There are many advantages and disadvantages that an international restaurant company like Burger King would have in comparison with a local company in that market. The main advantage is that Burger King is well-established. “Burger King has the necessary capitalization and know-how in comparison to local restaurant companies in developing parts of the world” (Daniels et al., 2011). This allows them the opportunity for greater marketing, promotions, and other things that could help them compete with small competitors. “The main disadvantage that an international restaurant company such as Burger King has in comparison with a local fast-food company is that the local company has a menu that has already been adapted and adjusted to the local market. Not only are expenses such as product knowledge training and expensive equipment and infrastructure not needed to be brought in order for the local company’s operation to take place, but the local target market is familiar with the local restaurant company’s product line” (Hinshaw, 2013).

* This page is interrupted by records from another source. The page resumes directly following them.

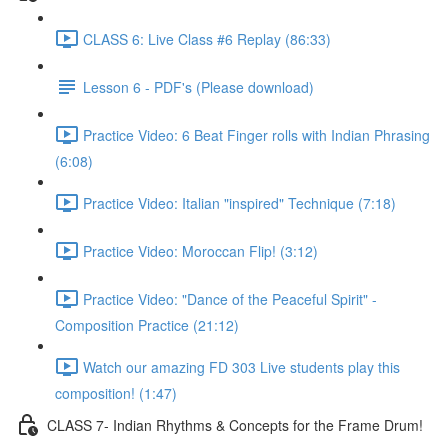
CLASS 6: Live Class #6 Replay (86:33)
Lesson 6 - PDF's (Please download)
Practice Video: 6 Beat Finger rolls with Indian Phrasing
(6:08)
Practice Video: Italian "inspired" Technique (7:18)
Practice Video: Moroccan Flip! (3:12)
Practice Video: "Dance of the Peaceful Spirit" -
Composition Practice (21:12)
Watch our amazing FD 303 Live students play this
composition! (1:47)
CLASS 7- Indian Rhythms & Concepts for the Frame Drum!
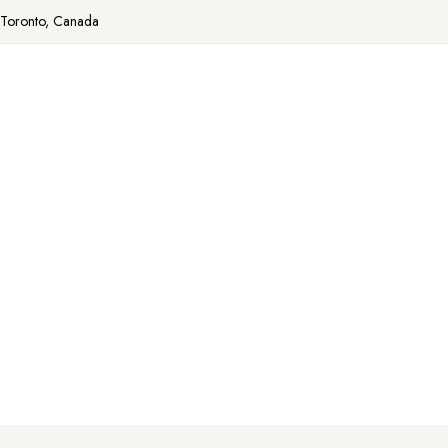
Toronto, Canada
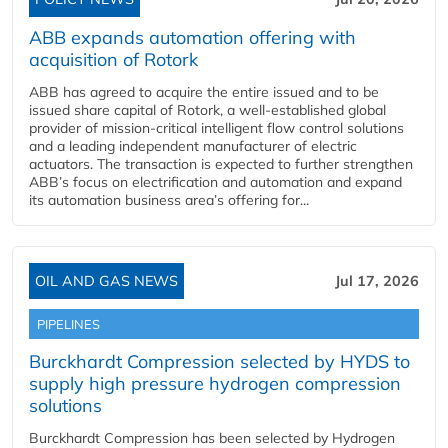
ABB expands automation offering with
acquisition of Rotork
ABB has agreed to acquire the entire issued and to be
issued share capital of Rotork, a well-established global
provider of mission-critical intelligent flow control solutions
and a leading independent manufacturer of electric
actuators. The transaction is expected to further strengthen
ABB’s focus on electrification and automation and expand
its automation business area’s offering for...
OIL AND GAS NEWS
Jul 17, 2026
PIPELINES
Burckhardt Compression selected by HYDS to
supply high pressure hydrogen compression
solutions
Burckhardt Compression has been selected by Hydrogen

The majority of Burger King’s restaurants and revenues are in the American region and only one-third of their locations are global. This relationship will inevitably change as they continue to grow and expand. The global market is untapped and has a significant growth potential. This means that the need for fast food locations will be better served by expanding globally instead of locally. Burger King chooses to capitalize in countries where a large number of youth and shopping centers because the conditions are advantageous. This is because this type of market would provide the majority of the business. Shoppers wanting a quick and convenient meal on the go, and youth who live off of fast food restaurants. Focusing on this type of market will aid in Burger King’s success.

Burger King’s headquarters location influenced its international expansion has proven to strengthen their global competitive position. “Contract with experienced companies to handle operations for them, limit the resources they commit to foreign operations and delay entry to many countries until they are operating successfully in on or a few” (Prakash, 2013). This prevents the excess cost of creating headquarters in every global location. Burger King has the option to open up global headquarters in the event a specific location demands it.

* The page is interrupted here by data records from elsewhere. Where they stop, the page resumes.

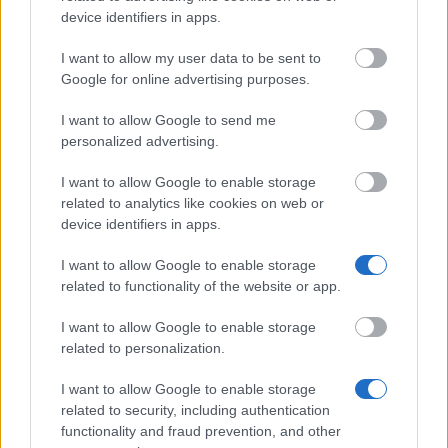
Application deadline
device identifiers in apps.
04.05.
I want to allow my user data to be sent to
Google for online advertising purposes.
Similar scholarships
I want to allow Google to send me
personalized advertising.
Carinthia University of Applied Sciences (Spittal an
I want to allow Google to enable storage
der Drau/Austria) - Science without limits
related to analytics like cookies on web or
device identifiers in apps.
Austrian Society for Haematology and Oncology -
I want to allow Google to enable storage
ASHO Research Grant (Austrian Society for
related to functionality of the website or app.
Haematology and Oncology)
€15,000
I want to allow Google to enable storage
related to personalization.
National Bank of Austria - Franz Weninger Grant for
I want to allow Google to enable storage
Dissertations and Diploma Theses in the Field of
related to security, including authentication
Monetary Theory and Policy
functionality and fraud prevention, and other
€3,000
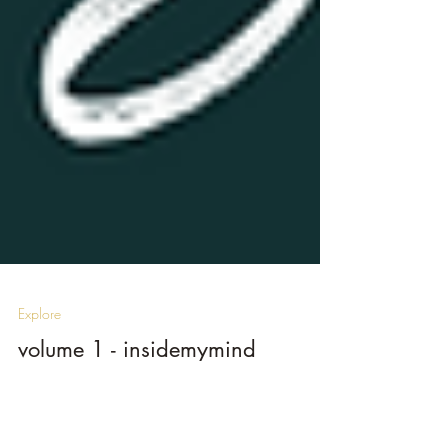
Explore
volume 1 - insidemymind
by Toni Short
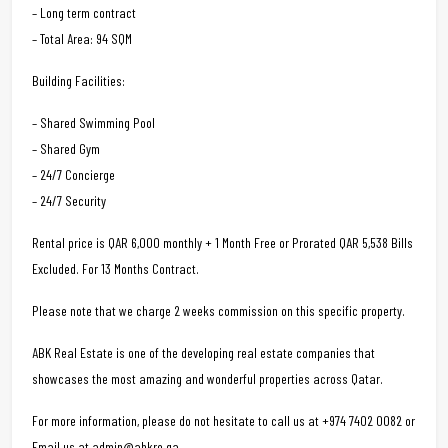
– Long term contract
– Total Area: 94 SQM
Building Facilities:
– Shared Swimming Pool
– Shared Gym
– 24/7 Concierge
– 24/7 Security
Rental price is QAR 6,000 monthly + 1 Month Free or Prorated QAR 5,538 Bills
Excluded. For 13 Months Contract.
Please note that we charge 2 weeks commission on this specific property.
ABK Real Estate is one of the developing real estate companies that
showcases the most amazing and wonderful properties across Qatar.
For more information, please do not hesitate to call us at +974 7402 0082 or
Email us at admin@abkre.qa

As CEO of Burger King, the tools and strategies that would be utilized in determining possible future locations for the company would be digital marketing. “”The power of digital marketing lies in the ability to create a two-way conversation between the brand and the consumer and for the first time this is now possible for our franchisees outside of their restaurants” Burger King, 2012). Determining how well Burger King would be received in a new market and the demand for the product would be the biggest aid in determining new potential locations. The implications of the challenges identified in the case for Burger King’s strategy are just as important today as they are in the future. The cost of selling the food and the limitations of their menu could be the largest challenges that they have to face when determining new markets. Burger King has to ensure they address these challenges in order for their strategy to be successful.

    References
  • BURGER KING® Brand Continues to Innovate with Integrated Digital Marketing Strategy. (2012). Retrieved from http://investor.bk.com/burgerking/web/conteudo_en.asp?idioma=1&tipo=43682&conta= 44&id=164373
  • Burger King Latin America Integrates Digital Channels. (2012). Retrieved from http://www.qsrweb.com/news/burger-king-latin-america-integrates-digital-channels/
  • Daniels, J., Radebaugh, L., & Sullivan, D. (2011). International Business, Environment & Operations (13th ed.). Upper Saddle River, NJ: Prentice Hall. P.465-469
  • Hinshaw, D. (2013). Burgers Face a Tough Slog in Africa. The Wall Street Journal. Retrieved from: http://online.wsj.com/news/articles/SB10001424052702304607104579214133498585594
  • Prakash, Alok (2013). Country Evaluation and Selection.